╭──

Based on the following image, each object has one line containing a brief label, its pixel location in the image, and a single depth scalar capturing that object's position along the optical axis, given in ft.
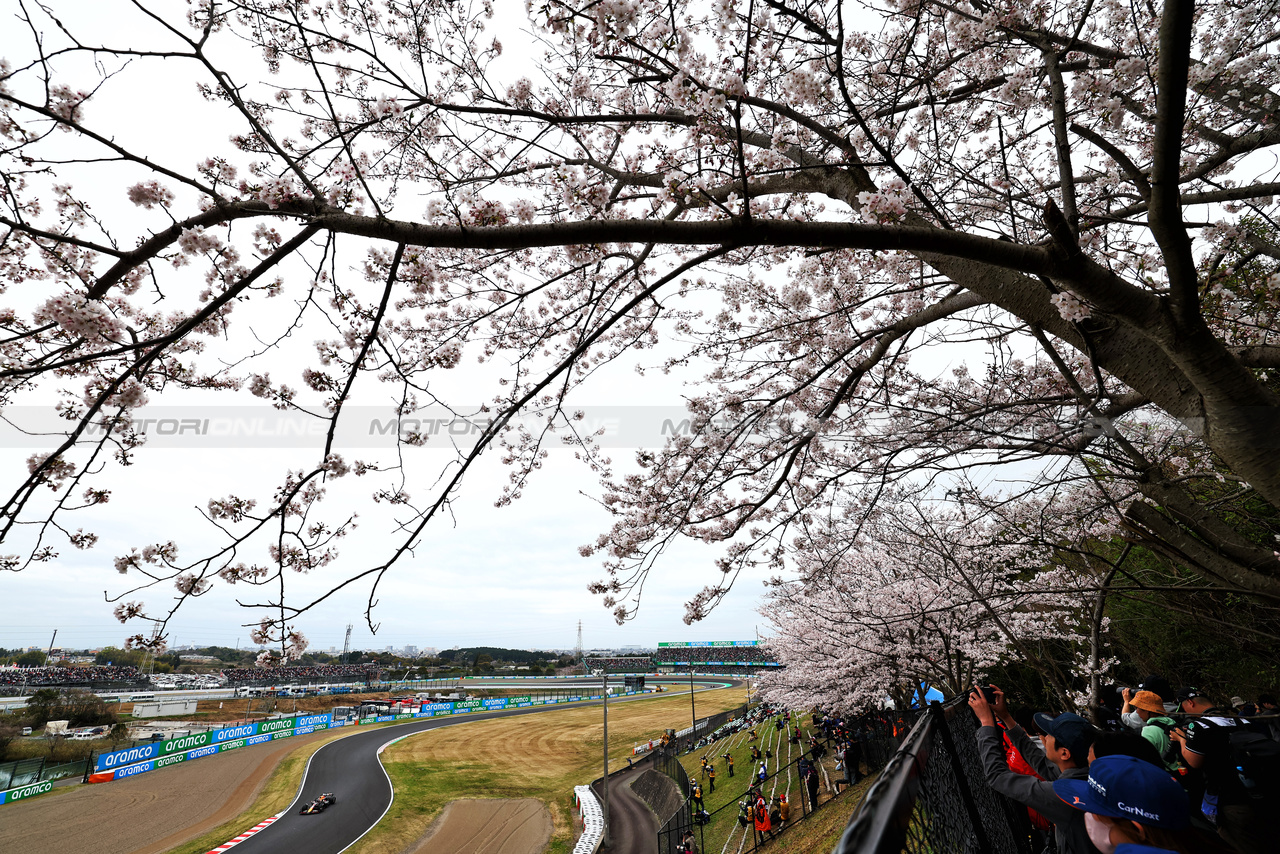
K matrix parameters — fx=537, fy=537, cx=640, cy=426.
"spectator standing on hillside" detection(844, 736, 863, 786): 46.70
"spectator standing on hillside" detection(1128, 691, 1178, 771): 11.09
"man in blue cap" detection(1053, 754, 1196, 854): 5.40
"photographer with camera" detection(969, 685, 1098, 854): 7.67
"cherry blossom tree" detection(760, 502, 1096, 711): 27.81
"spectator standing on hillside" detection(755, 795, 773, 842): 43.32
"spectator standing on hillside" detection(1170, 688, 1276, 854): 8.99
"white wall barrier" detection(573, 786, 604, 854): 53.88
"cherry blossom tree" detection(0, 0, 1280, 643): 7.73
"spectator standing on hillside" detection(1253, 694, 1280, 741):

╰──
╭──

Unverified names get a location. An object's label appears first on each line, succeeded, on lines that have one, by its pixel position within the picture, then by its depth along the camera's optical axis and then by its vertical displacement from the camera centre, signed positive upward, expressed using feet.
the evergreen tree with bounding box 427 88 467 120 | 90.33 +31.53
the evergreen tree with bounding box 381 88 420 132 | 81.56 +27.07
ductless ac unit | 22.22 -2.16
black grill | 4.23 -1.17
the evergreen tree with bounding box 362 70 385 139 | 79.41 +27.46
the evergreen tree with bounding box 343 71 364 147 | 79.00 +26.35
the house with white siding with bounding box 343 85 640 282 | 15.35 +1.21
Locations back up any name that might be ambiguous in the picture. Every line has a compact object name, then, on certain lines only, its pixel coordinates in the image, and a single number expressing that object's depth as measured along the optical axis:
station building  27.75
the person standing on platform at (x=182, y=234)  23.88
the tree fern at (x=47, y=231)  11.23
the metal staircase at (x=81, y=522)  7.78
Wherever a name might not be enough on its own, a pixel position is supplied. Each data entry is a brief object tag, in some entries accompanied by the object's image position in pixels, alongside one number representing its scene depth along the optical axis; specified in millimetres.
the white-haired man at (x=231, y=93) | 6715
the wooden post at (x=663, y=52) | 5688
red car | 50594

╰──
╭──

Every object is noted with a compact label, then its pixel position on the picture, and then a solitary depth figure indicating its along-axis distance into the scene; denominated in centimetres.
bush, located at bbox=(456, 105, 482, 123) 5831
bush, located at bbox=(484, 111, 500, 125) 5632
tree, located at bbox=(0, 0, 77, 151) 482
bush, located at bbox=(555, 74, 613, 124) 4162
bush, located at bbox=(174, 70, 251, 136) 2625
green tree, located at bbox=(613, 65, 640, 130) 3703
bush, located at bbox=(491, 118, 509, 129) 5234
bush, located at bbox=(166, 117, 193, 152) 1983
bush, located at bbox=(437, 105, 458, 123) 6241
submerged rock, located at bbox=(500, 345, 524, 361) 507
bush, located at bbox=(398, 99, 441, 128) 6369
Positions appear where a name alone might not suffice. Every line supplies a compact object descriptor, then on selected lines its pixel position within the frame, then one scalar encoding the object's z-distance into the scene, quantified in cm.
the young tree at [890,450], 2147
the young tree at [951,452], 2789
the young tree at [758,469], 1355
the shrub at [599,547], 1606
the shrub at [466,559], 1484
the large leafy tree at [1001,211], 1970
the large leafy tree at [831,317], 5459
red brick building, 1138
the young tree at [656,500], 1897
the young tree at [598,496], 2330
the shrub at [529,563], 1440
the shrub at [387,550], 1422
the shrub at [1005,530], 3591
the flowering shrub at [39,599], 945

╰──

▶ _Task to complete_
Set down again, word for word, every line from the one with "Based on the" to the one with "604, 854): 53.88" in the entries above, and omit the pictures.

▶ _Solution to this exercise_
Based on the following image, each object has one line containing a brief label, its pixel location in the image, and a single depth scalar capturing that object's position along the optical axis, given in ft.
K matrix parameters — fx=537, fy=537, cx=640, cy=426.
"spectator standing on hillside" detection(844, 736, 863, 786): 46.70
"spectator standing on hillside" detection(1128, 691, 1178, 771): 11.09
"man in blue cap" detection(1053, 754, 1196, 854): 5.40
"photographer with camera" detection(969, 685, 1098, 854): 7.67
"cherry blossom tree" detection(760, 502, 1096, 711): 27.81
"spectator standing on hillside" detection(755, 795, 773, 842): 43.32
"spectator standing on hillside" detection(1170, 688, 1276, 854): 8.99
"white wall barrier" detection(573, 786, 604, 854): 53.88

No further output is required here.